What you are asked to do -
Which lines in the records below contain the word "across"? Copy each of them.

Records provided: Begin

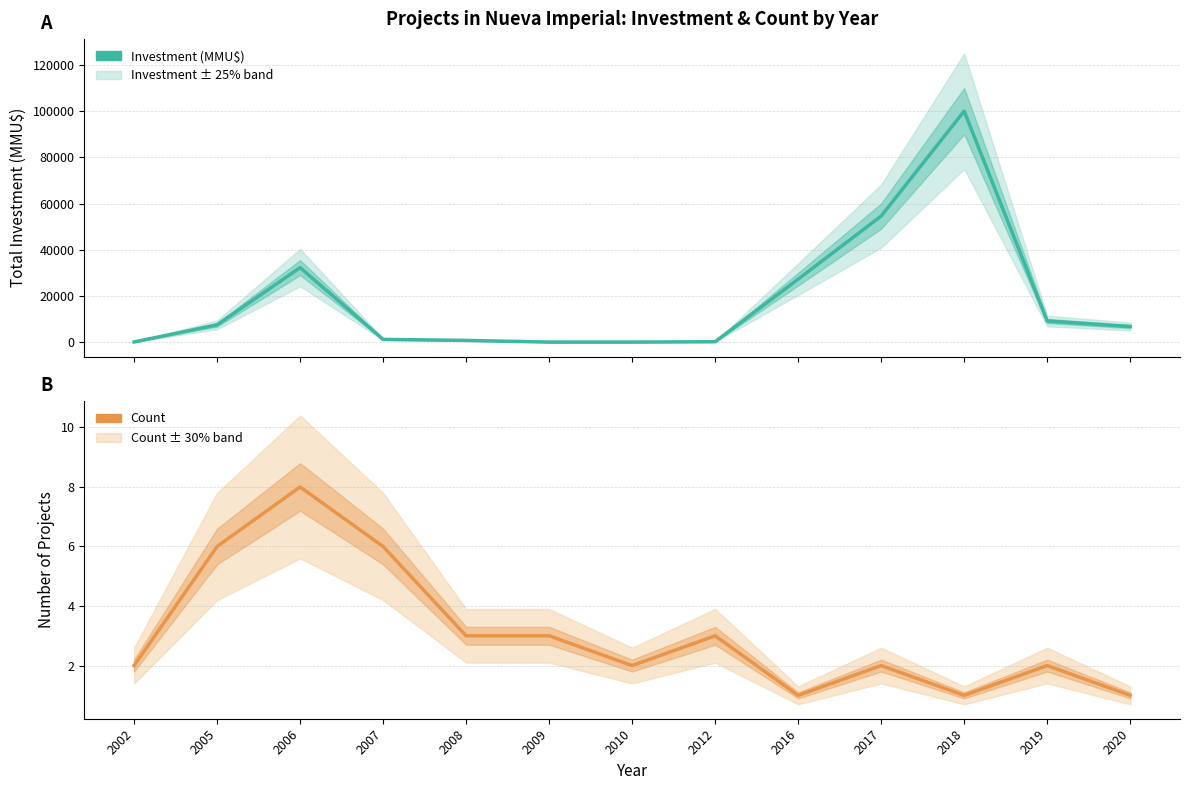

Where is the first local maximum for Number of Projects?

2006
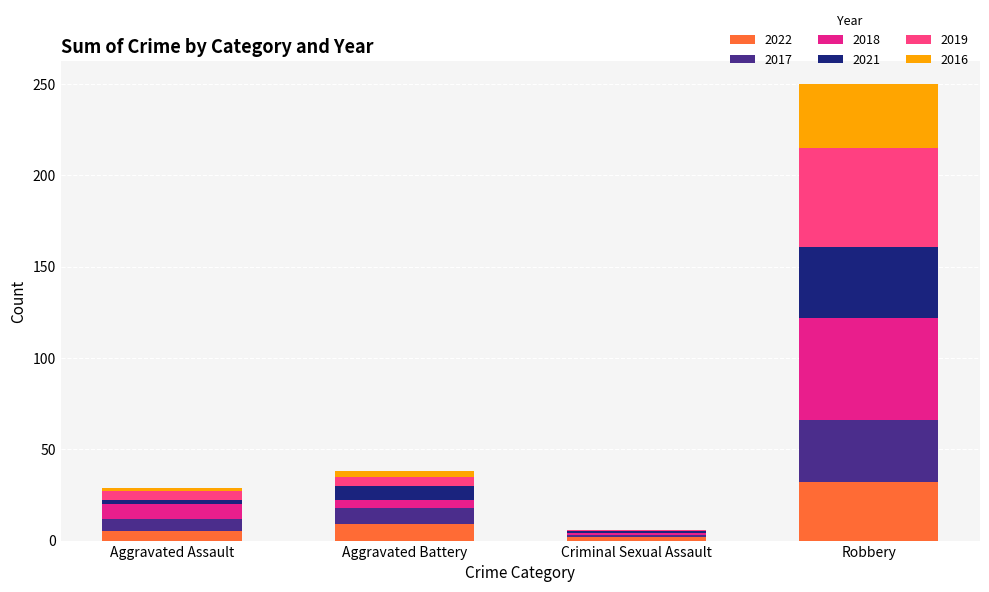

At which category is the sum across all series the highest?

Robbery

Records provided: End

Solution to this exercise -
At which category is the sum across all series the highest?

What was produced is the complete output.